Joy… Disney?!
Early last week, Disney took the Internet world by surprise and released a new t-shirt influenced by the 70s band Joy Division’s album cover, Unknown Pleasures.
It would seem love most definitely did tear the world apart over this highly controversial choice of print for the popular children’s brand. The original album cover was designed by Peter Saville and was the first to use pulsar radio waves to create design.
The Disney t-shirt sees the pattern replicated inside a silhouette of Mickey’s head. Describing it on the website, Disney states: “This Waves Mickey Mouse Tee incorporates Mickey’s image within the graphic of the pulse of a star. That’s appropriate given few stars have made bigger waves than Mickey!”
That’s not, however, what most Joy Division fans are saying. The link being drawn between the band and the place where dreams are made is causing a mix of reactions, with most JD followers being simply irritated. Having taken their name from a Nazi sex-slave programme, and with Ian Curtis having committed suicide in 1980, Joy Division have indeed created waves (tidal waves if anything) in comparison to Mickey.
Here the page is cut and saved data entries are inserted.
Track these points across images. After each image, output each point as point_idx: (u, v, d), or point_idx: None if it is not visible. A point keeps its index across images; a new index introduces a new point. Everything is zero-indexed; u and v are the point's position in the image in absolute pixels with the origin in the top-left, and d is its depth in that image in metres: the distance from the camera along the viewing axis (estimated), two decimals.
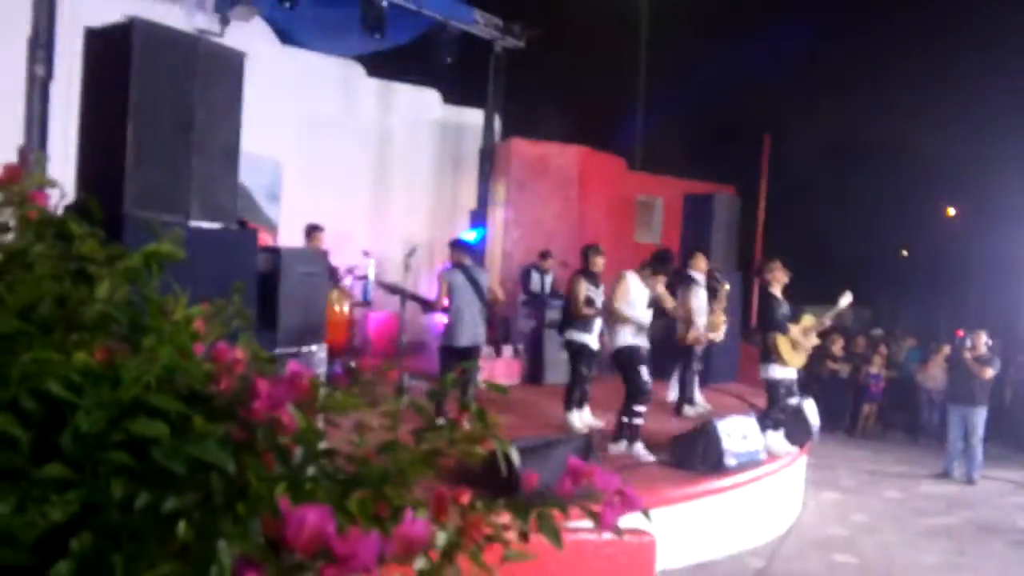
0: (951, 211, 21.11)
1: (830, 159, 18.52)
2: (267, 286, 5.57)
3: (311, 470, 1.33)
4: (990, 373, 9.28)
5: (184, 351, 1.47)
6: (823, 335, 9.78)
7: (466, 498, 1.48)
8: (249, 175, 9.92)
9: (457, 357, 6.80)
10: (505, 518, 1.60)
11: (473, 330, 6.97)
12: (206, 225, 4.97)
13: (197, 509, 1.21)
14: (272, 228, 10.00)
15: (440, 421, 1.62)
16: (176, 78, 4.76)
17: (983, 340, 9.50)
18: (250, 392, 1.36)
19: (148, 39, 4.57)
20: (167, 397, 1.33)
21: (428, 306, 7.39)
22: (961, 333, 10.92)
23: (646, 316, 6.93)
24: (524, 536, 1.59)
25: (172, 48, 4.75)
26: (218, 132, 5.04)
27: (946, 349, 11.55)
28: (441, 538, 1.23)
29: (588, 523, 1.73)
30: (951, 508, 8.10)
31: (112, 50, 4.64)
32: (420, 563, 1.15)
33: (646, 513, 1.87)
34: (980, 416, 9.21)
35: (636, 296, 6.90)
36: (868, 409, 12.32)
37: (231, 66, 5.11)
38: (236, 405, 1.36)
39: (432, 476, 1.49)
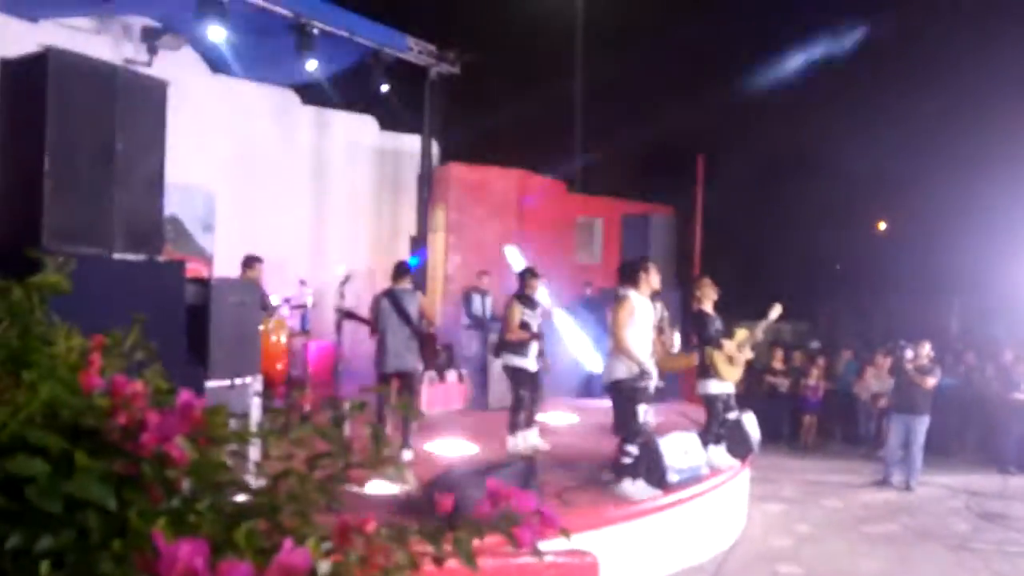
0: (882, 225, 21.75)
1: (764, 177, 18.94)
2: (197, 318, 5.44)
3: (202, 504, 1.29)
4: (931, 383, 9.48)
5: (70, 385, 1.42)
6: (763, 350, 9.95)
7: (371, 526, 1.45)
8: (182, 206, 9.78)
9: (386, 382, 6.76)
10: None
11: (397, 355, 6.90)
12: (131, 257, 4.85)
13: (73, 549, 1.17)
14: (207, 259, 9.83)
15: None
16: (94, 108, 4.65)
17: (926, 350, 9.71)
18: (140, 425, 1.32)
19: (63, 69, 4.46)
20: (47, 433, 1.28)
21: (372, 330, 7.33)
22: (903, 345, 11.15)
23: (647, 342, 6.17)
24: (438, 562, 1.56)
25: (89, 78, 4.64)
26: (141, 163, 4.93)
27: (880, 360, 11.79)
28: (324, 567, 1.19)
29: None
30: (891, 515, 8.24)
31: (27, 81, 4.52)
32: None
33: (565, 532, 1.86)
34: (922, 424, 9.40)
35: (640, 318, 6.12)
36: (808, 421, 12.52)
37: (153, 95, 5.01)
38: (125, 439, 1.31)
39: (339, 504, 1.45)
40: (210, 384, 5.50)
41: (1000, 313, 15.17)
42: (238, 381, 5.88)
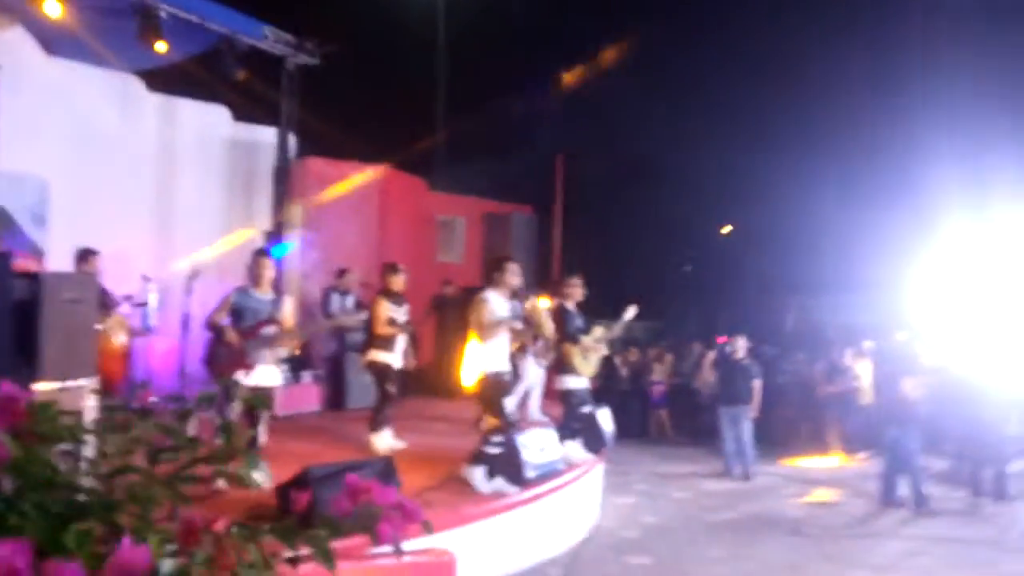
0: (726, 229, 22.98)
1: (620, 181, 19.61)
2: (25, 315, 5.03)
3: (27, 503, 1.19)
4: (758, 384, 10.12)
5: None
6: (617, 348, 10.29)
7: (220, 525, 1.38)
8: (10, 195, 9.05)
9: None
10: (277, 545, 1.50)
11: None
12: None
13: None
14: (38, 253, 9.13)
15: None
16: None
17: (741, 344, 10.34)
18: None
19: None
20: None
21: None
22: (722, 339, 11.79)
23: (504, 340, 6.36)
24: (293, 562, 1.50)
25: None
26: None
27: (710, 355, 12.43)
28: (168, 565, 1.12)
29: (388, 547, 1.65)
30: (732, 504, 8.71)
31: None
32: None
33: (428, 526, 1.82)
34: (746, 414, 9.99)
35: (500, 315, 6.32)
36: (656, 415, 13.05)
37: None
38: None
39: (182, 502, 1.37)
40: (39, 386, 5.11)
41: (832, 312, 16.37)
42: (71, 383, 5.50)
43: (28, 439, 1.27)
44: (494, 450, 6.18)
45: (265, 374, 6.21)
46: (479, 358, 6.28)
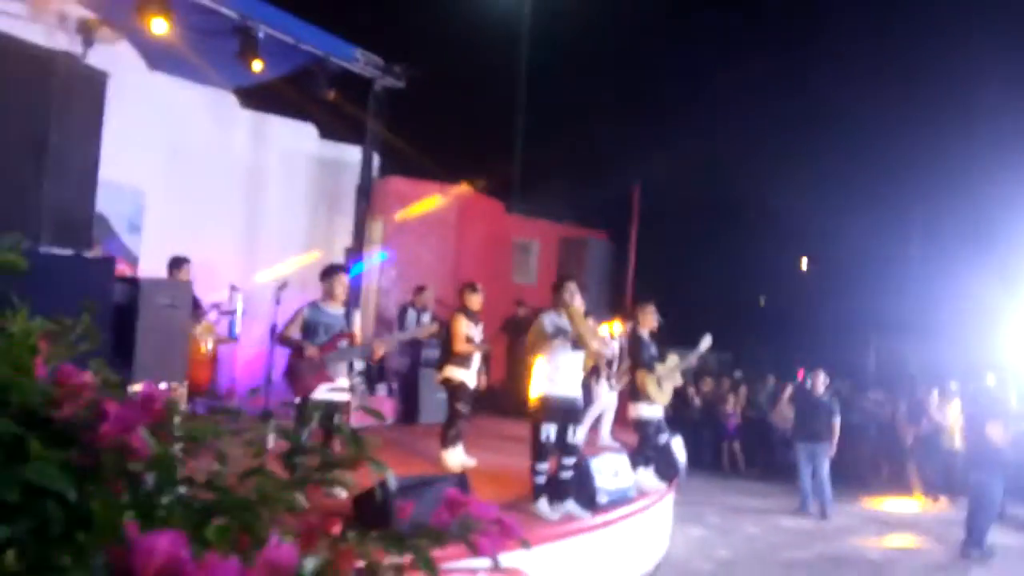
0: (805, 264, 22.50)
1: (697, 212, 19.42)
2: (124, 318, 5.23)
3: (166, 498, 1.24)
4: (837, 422, 9.82)
5: (22, 368, 1.34)
6: (689, 378, 10.13)
7: (337, 528, 1.41)
8: (109, 203, 9.44)
9: None
10: (381, 552, 1.52)
11: None
12: (58, 251, 4.65)
13: (32, 539, 1.10)
14: (132, 260, 9.50)
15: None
16: (29, 94, 4.47)
17: (821, 379, 10.05)
18: (97, 415, 1.26)
19: None
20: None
21: None
22: (801, 373, 11.47)
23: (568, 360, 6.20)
24: (398, 570, 1.52)
25: (25, 62, 4.46)
26: (75, 155, 4.74)
27: (788, 389, 12.10)
28: (310, 564, 1.15)
29: (462, 564, 1.67)
30: (806, 542, 8.45)
31: None
32: None
33: (525, 543, 1.82)
34: (824, 451, 9.70)
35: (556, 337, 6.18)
36: (729, 447, 12.77)
37: (92, 86, 4.83)
38: (81, 429, 1.25)
39: (304, 504, 1.41)
40: (134, 388, 5.29)
41: (915, 355, 15.82)
42: (163, 386, 5.68)
43: (164, 437, 1.31)
44: (542, 478, 6.10)
45: (341, 387, 6.31)
46: (541, 378, 6.21)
But they are clearly not “waves” that are connected to the happiest place in the world. Some have gone as far as suggesting that the art, music and commercial industries now no longer have any boundaries. And some, well, they simply love it.
The t-shirt costs just £16.00 but has already sold out. It seems that, despite all the outrage, there are a lot of Disney-loving Joy Division fans out there in the world.